Spinal tuberculosis, also known as Pott’s disease, is one of the most serious forms of extrapulmonary TB. In India, it accounts for approximately 50% of all skeletal TB cases, making access to the Best Spine TB Doctor in Delhi more critical than ever. If you or a loved one is experiencing unexplained back pain alongside weight loss or fever, early diagnosis can be the difference between full recovery and permanent disability.
What Is Spinal Tuberculosis?
Spinal TB is caused by Mycobacterium tuberculosis infecting the vertebrae. It most commonly affects the thoracic spine (mid-back) and lumbar spine (lower back). Unlike pulmonary TB, spinal TB progresses silently for months before symptoms become severe enough to prompt medical attention.
According to a study published in the Indian Journal of Orthopaedics, over 1.5 million new TB cases are reported in India annually, with nearly 10–15% presenting as extrapulmonary TB. Of these, spinal involvement remains the most common and potentially debilitating form.
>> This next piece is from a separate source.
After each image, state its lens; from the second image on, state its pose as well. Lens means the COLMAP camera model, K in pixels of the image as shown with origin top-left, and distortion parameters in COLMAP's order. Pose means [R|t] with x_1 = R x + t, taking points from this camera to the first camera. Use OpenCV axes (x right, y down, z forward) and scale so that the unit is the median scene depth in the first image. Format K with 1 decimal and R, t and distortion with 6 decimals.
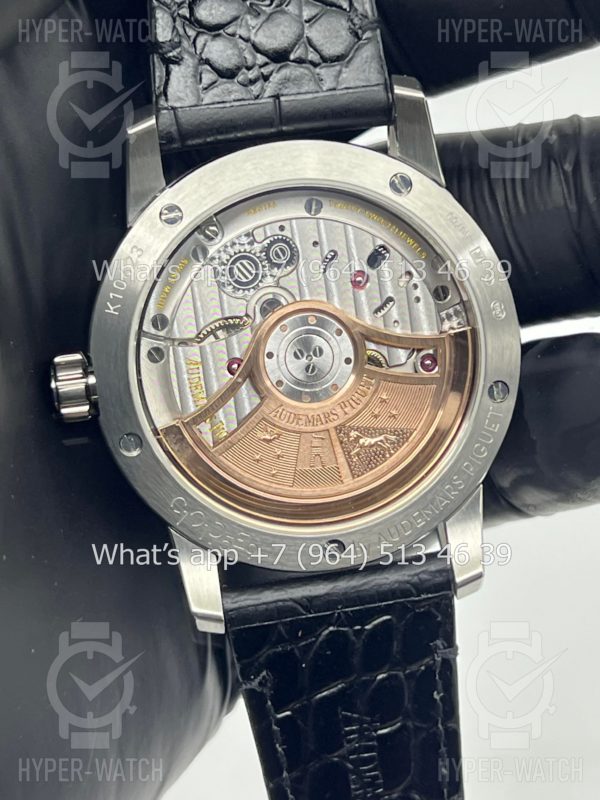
lens RADIAL K [[1860.3, 0, 299.8], [0, 1860.3, 400.6], [0, 0, 1]] dist [0.254038, 0.000000]
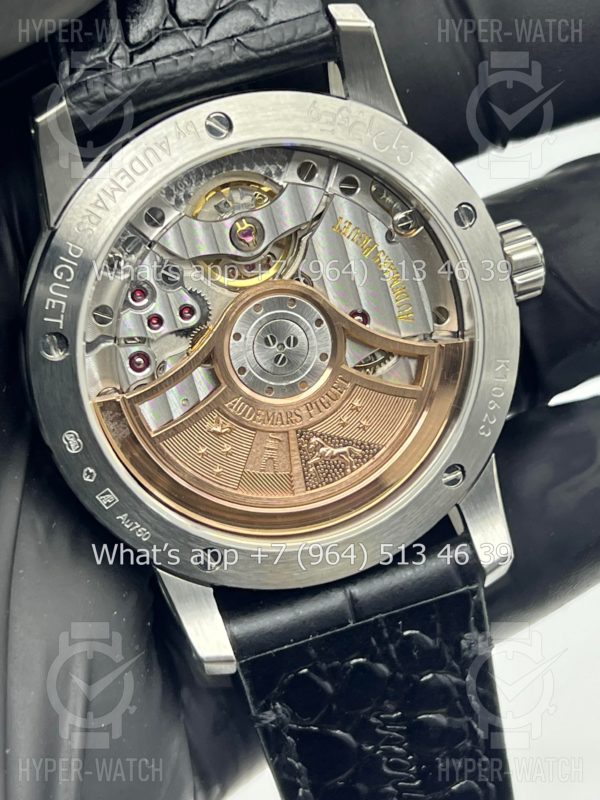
lens RADIAL K [[1860.3, 0, 300.4], [0, 1860.3, 399.4], [0, 0, 1]] dist [0.254038, 0.000000]
pose [[0.985190, 0.162271, 0.055393, -0.029269], [-0.163489, 0.986378, 0.018173, -0.015721], [-0.051689, -0.026960, 0.998299, 0.136562]]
Key Symptoms You Should Not Ignore
Early Warning Signs
- Dull, persistent back or neck pain that worsens at night
- Low-grade fever and unexplained fatigue lasting more than 2 weeks
- Unintentional weight loss and reduced appetite
- Localised tenderness over the spine when pressed
Advanced Symptoms
- Progressive kyphosis (a visible hump in the upper back)
- Neurological deficits — weakness, numbness, or tingling in the limbs
- Bladder or bowel dysfunction in severe cases
- Paraplegia, in cases with significant spinal cord compression
Patients in Delhi and the NCR region should note that the diagnostic window is critical. Consulting a Best Spine TB Specialist in Delhi within the first few months of symptom onset dramatically improves treatment outcomes.
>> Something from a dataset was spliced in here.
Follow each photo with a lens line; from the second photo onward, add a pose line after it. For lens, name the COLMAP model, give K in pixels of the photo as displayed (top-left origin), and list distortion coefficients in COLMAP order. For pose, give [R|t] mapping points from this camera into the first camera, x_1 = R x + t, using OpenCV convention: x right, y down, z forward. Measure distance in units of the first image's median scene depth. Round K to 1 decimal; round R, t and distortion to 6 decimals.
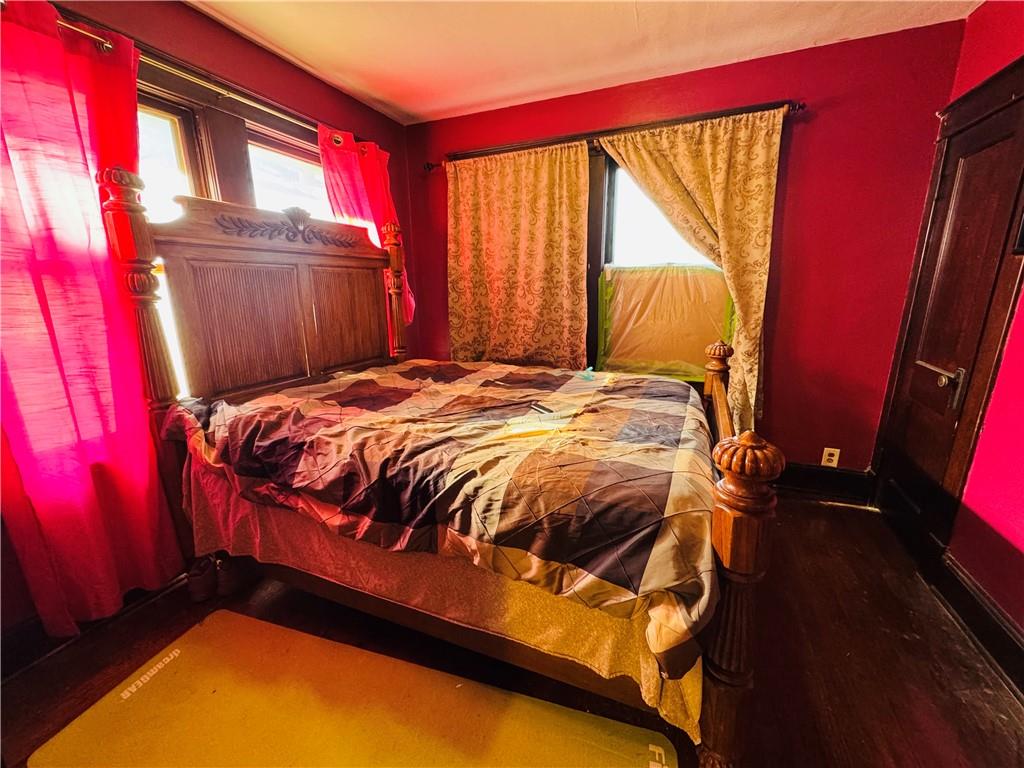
lens RADIAL K [[410.9, 0, 512.0], [0, 410.9, 384.0], [0, 0, 1]] dist [0.000124, 0.000000]
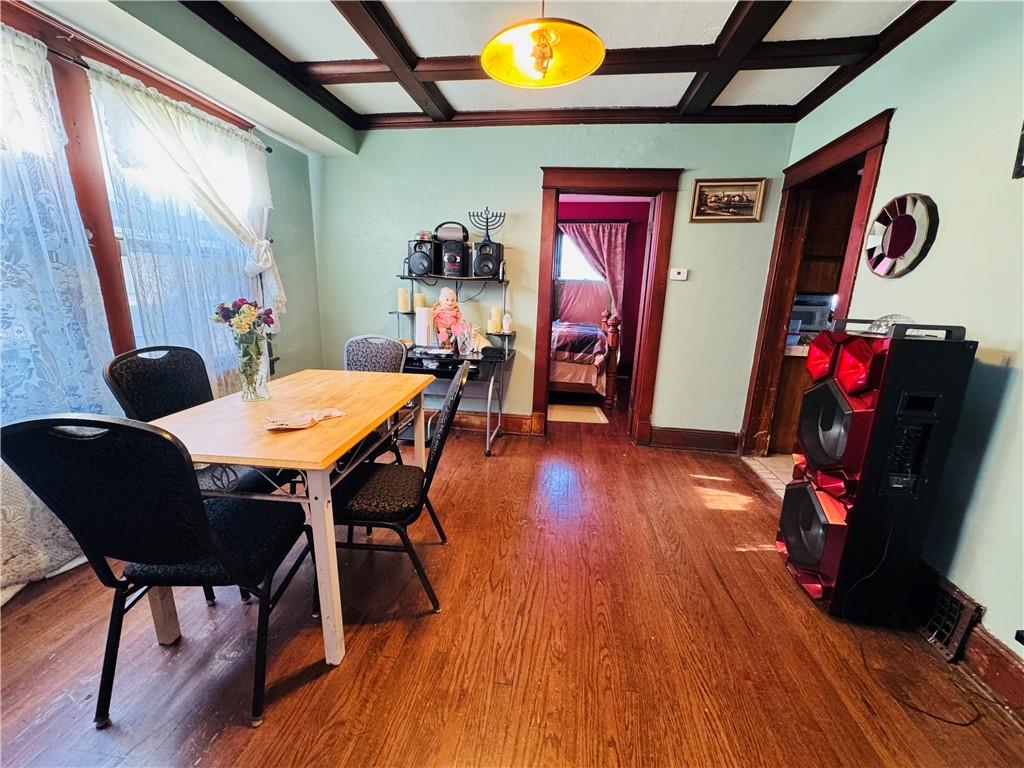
lens RADIAL K [[410.9, 0, 512.0], [0, 410.9, 384.0], [0, 0, 1]] dist [0.000124, 0.000000]
pose [[0.968383, -0.011418, 0.249206, -0.708219], [0.014658, 0.999830, -0.011149, 0.373929], [-0.249037, 0.014449, 0.968386, -1.322882]]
Diagnosis: What the Tests Involve
Spinal TB is diagnosed through a combination of clinical evaluation, imaging, and laboratory tests. MRI of the spine remains the gold standard imaging tool, with sensitivity exceeding 90% in detecting early vertebral involvement and paravertebral abscess formation. Additional tests include:
- ESR (Erythrocyte Sedimentation Rate) — typically elevated above 60 mm/hr in active TB
- Mantoux test / IGRA (Interferon Gamma Release Assay)
- CT-guided biopsy for histopathological confirmation
- Chest X-ray to detect concurrent pulmonary involvement
Treatment Options for Spine TB
Conservative Treatment
The majority of spinal TB cases — estimated at 80–85% — can be managed conservatively with the standard DOTS (Directly Observed Treatment, Short-course) regimen. Treatment typically spans 9–12 months and includes a combination of isoniazid, rifampicin, pyrazinamide, and ethambutol.
Surgical Treatment
Surgery becomes necessary when there is significant spinal cord compression, vertebral instability, large abscess formation, or failure to respond to anti-TB medication. Procedures may include debridement, decompression, or spinal fusion with instrumentation.
Alongside TB treatment, many patients also present with nerve-related symptoms. Understanding the last stages of sciatica is important, as spinal TB can sometimes mimic or coexist with sciatic nerve compression.
Prevention and Awareness
BCG vaccination in childhood provides partial protection. Good nutrition, ventilation, and early treatment of pulmonary TB reduce the risk of extrapulmonary spread. Patients who receive timely and complete treatment achieve full neurological recovery in over 90% of cases without cord involvement.
Effective spinal TB management demands a specialist’s precision — from accurate diagnosis to surgical planning. Best Spine Surgeon in Delhi – Dr. Amit Kumar Shridhar offers comprehensive spine TB care at his Delhi clinic, combining clinical expertise with evidence-based protocols to restore spine health and prevent long-term disability.